KAB. BEKASI, || Pemerintah Kabupaten (Pemkab) Bekasi mulai mempersiapkan dua agenda besar tahun 2026, yaitu pelaksanaan Pemilihan Kepala Desa (Pilkades) dan pergantian anggota Badan Permusyawaratan Desa (BPD). Keduanya dinilai penting untuk menjaga kesinambungan pemerintahan desa.
Sebanyak 154 kepala desa akan berakhir masa jabatannya pada 28 September 2026. Sementara itu, masa jabatan anggota BPD juga akan habis pada 18 Juli 2026, sehingga perlu segera disiapkan mekanisme pergantian.
Penjabat (Pj) Sekretaris Daerah (Sekda) Kabupaten Bekasi, Ida Farida, menegaskan pihaknya tengah mengawal seluruh tahapan persiapan agar berjalan sesuai aturan dan timeline yang ditetapkan.
“Bapak dan Ibu tentunya besok akan menghadapi situasional di tahun 2026. Kita akan berlangsung proses ajang pemilihan Kepala Desa. Ada 154 Kepala Desa yang akan berakhir masa jabatannya. Itu juga sedang digodok, sedang dikonsultasikan ke pemerintah provinsi maupun ke pusat,” kata Ida saat membuka acara pembinaan kapasitas BPD, Kamis (26/9/2025).
Ida menjelaskan bahwa tidak hanya Pilkades, tetapi pemilihan anggota BPD baru juga tengah dipersiapkan. Hal ini mengingat masa jabatan BPD berakhir pada 18 Juli 2026 dan membutuhkan aturan serta mekanisme yang jelas.
Menurutnya, seluruh proses harus dikawal dengan semangat kebersamaan. Pemkab Bekasi, tegas Ida, akan turun tangan jika terjadi kendala di lapangan demi menjaga kondusivitas desa.
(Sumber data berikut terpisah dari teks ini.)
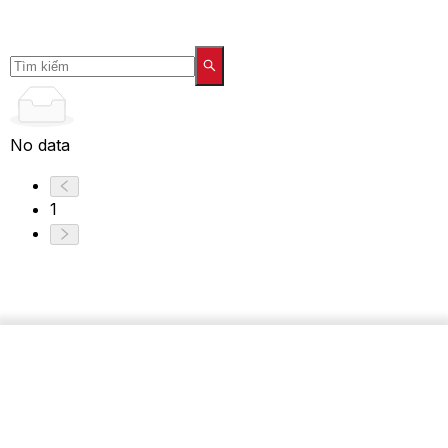
No data
1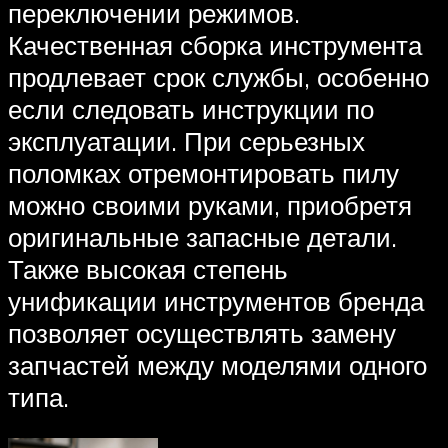
переключении режимов.
Качественная сборка инструмента
продлевает срок службы, особенно
если следовать инструкции по
эксплуатации. При серьезных
поломках отремонтировать пилу
можно своими руками, приобретя
оригинальные запасные детали.
Также высокая степень
унификации инструментов бренда
позволяет осуществлять замену
запчастей между моделями одного
типа.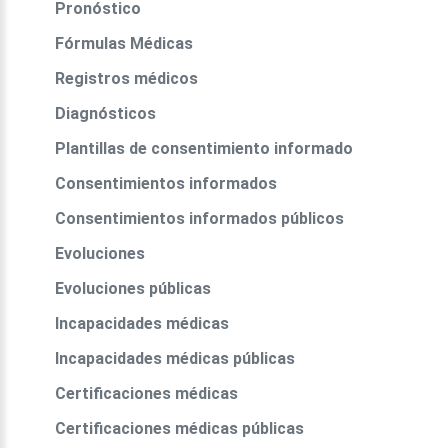
Pronóstico
Fórmulas Médicas
Registros médicos
Diagnósticos
Plantillas de consentimiento informado
Consentimientos informados
Consentimientos informados públicos
Evoluciones
Evoluciones públicas
Incapacidades médicas
Incapacidades médicas públicas
Certificaciones médicas
Certificaciones médicas públicas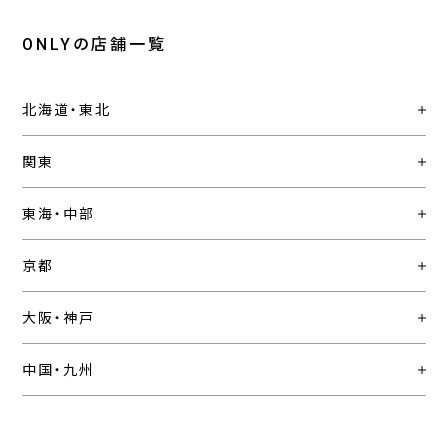
ONLYの店舗一覧
北海道・東北
関東
東海・中部
京都
大阪・神戸
中国・九州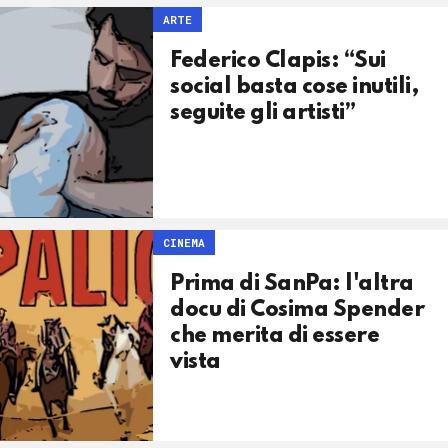
ARTE
Federico Clapis: “Sui
social basta cose inutili,
seguite gli artisti”
CINEMA
Prima di SanPa: l'altra
docu di Cosima Spender
che merita di essere
vista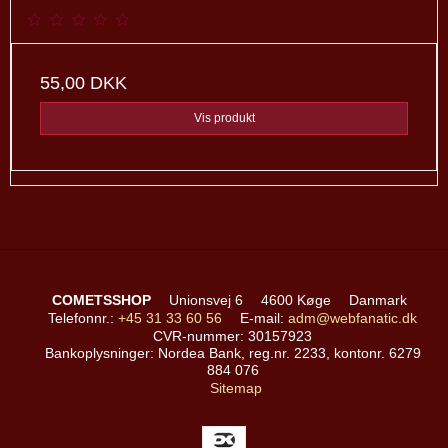
55,00 DKK
Vis produkt
COMETSSHOP
Unionsvej 6
4600 Køge
Danmark
Telefonnr.
:
+45 31 33 60 56
E-mail
:
adm@webfanatic.dk
CVR-nummer
:
30157923
Bankoplysninger
:
Nordea Bank, reg.nr. 2233, kontonr. 6279
884 076
Sitemap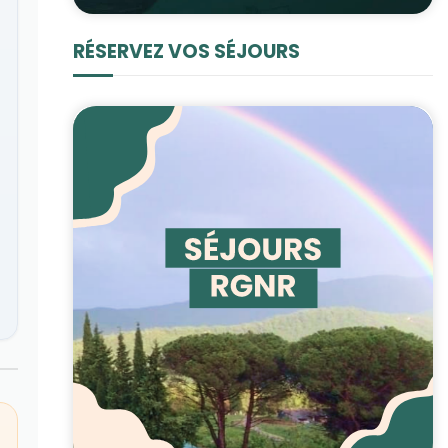
RÉSERVEZ VOS SÉJOURS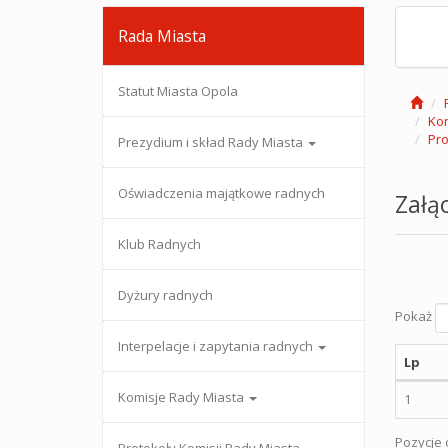
Rada Miasta
Statut Miasta Opola
Kom
Pro
Prezydium i skład Rady Miasta
Oświadczenia majątkowe radnych
Załąc
Klub Radnych
Dyżury radnych
Pokaż
Interpelacje i zapytania radnych
Lp
Komisje Rady Miasta
1
Pozycje o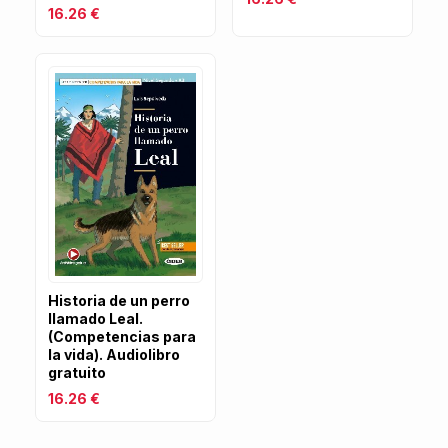
16.26 €
Historia de un perro
llamado Leal.
(Competencias para
la vida). Audiolibro
gratuito
16.26 €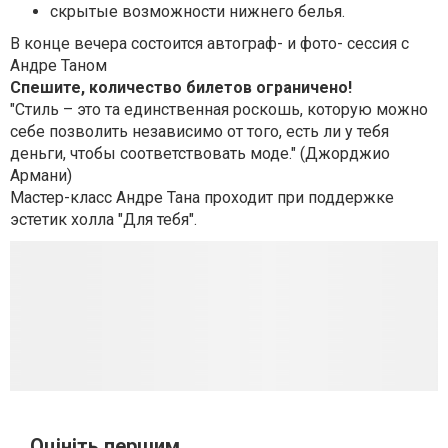
скрытые возможности нижнего белья.
В конце вечера состоится автограф- и фото- сессия с
Андре Таном
Спешите, количество билетов ограничено!
"Стиль – это та единственная роскошь, которую можно
себе позволить независимо от того, есть ли у тебя
деньги, чтобы соответствовать моде." (Джорджио
Армани)
Мастер-класс Андре Тана проходит при поддержке
эстетик холла "Для тебя".
Оцініть першим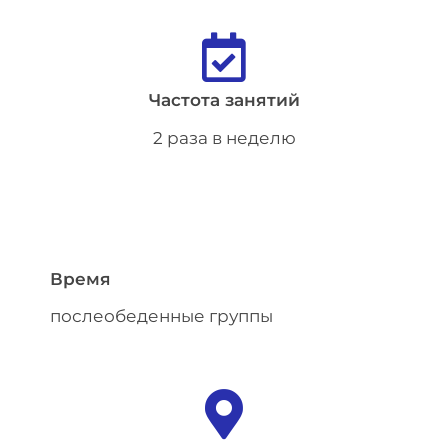
Частота занятий
2 раза в неделю
Время
послеобеденные группы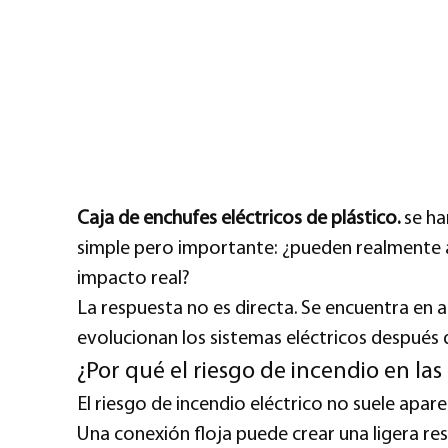
Caja de enchufes eléctricos de plástico.
se ha
simple pero importante: ¿pueden realmente ay
impacto real?
La respuesta no es directa. Se encuentra en 
evolucionan los sistemas eléctricos después 
¿Por qué el riesgo de incendio en l
El riesgo de incendio eléctrico no suele apa
Una conexión floja puede crear una ligera res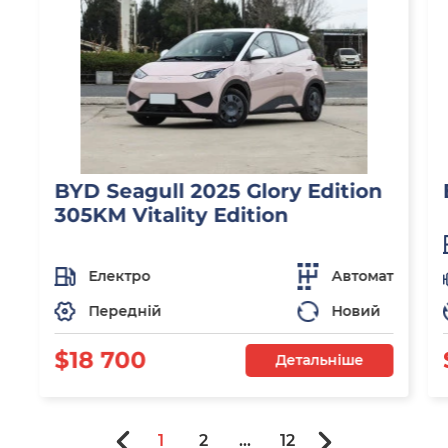
BYD Seagull 2025 Glory Edition
305KM Vitality Edition
Електро
Автомат
Передній
Новий
$18 700
Детальніше
1
2
...
12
“Karena kita bekerja adalah teamwork, bukan one man show. Gak ada kerja jalan sendiri-sendiri. Kita teamwork. Karena inilah mungkin pola orang Indonesia, musyawarah mufakat,” ujarnya.
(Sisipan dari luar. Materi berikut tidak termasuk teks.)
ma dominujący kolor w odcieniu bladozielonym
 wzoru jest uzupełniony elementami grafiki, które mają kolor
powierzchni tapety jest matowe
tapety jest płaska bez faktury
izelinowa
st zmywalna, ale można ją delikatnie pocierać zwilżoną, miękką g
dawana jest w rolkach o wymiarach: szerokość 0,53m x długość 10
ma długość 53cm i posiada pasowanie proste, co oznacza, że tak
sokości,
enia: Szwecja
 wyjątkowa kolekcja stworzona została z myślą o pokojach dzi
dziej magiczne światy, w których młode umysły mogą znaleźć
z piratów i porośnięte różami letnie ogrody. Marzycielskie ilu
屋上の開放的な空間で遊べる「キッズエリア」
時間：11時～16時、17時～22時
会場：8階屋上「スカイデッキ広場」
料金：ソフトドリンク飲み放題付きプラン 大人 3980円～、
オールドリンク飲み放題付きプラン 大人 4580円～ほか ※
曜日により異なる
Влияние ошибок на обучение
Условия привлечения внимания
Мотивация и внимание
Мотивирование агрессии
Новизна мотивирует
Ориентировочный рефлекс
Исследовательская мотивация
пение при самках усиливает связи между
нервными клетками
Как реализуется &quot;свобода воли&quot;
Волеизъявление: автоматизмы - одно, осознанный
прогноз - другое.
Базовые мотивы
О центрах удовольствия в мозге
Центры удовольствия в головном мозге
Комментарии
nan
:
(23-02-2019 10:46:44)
Lebih lanjut, Ida menuturkan Dinas Pemberdayaan Masyarakat dan Desa (DPMD) telah menyusun timeline tahapan Pilkades mulai dari persiapan hingga pelaksanaan. Skema pemilihan, baik langsung maupun e-voting, masih dalam kajian dan koordinasi dengan pihak terkait.
“Waktu ini bagaikan pedang, kadang kita tidak terasa. Artinya, dengan persiapan yang matang, insya Allah semua berjalan lancar,” tambahnya.
Kepala DPMD Kabupaten Bekasi, Iman Santoso, menekankan pentingnya memperkuat peran BPD di masa transisi kepemimpinan desa. Menurutnya, BPD harus memahami fungsi pengawasan serta mampu menyerap aspirasi masyarakat secara optimal.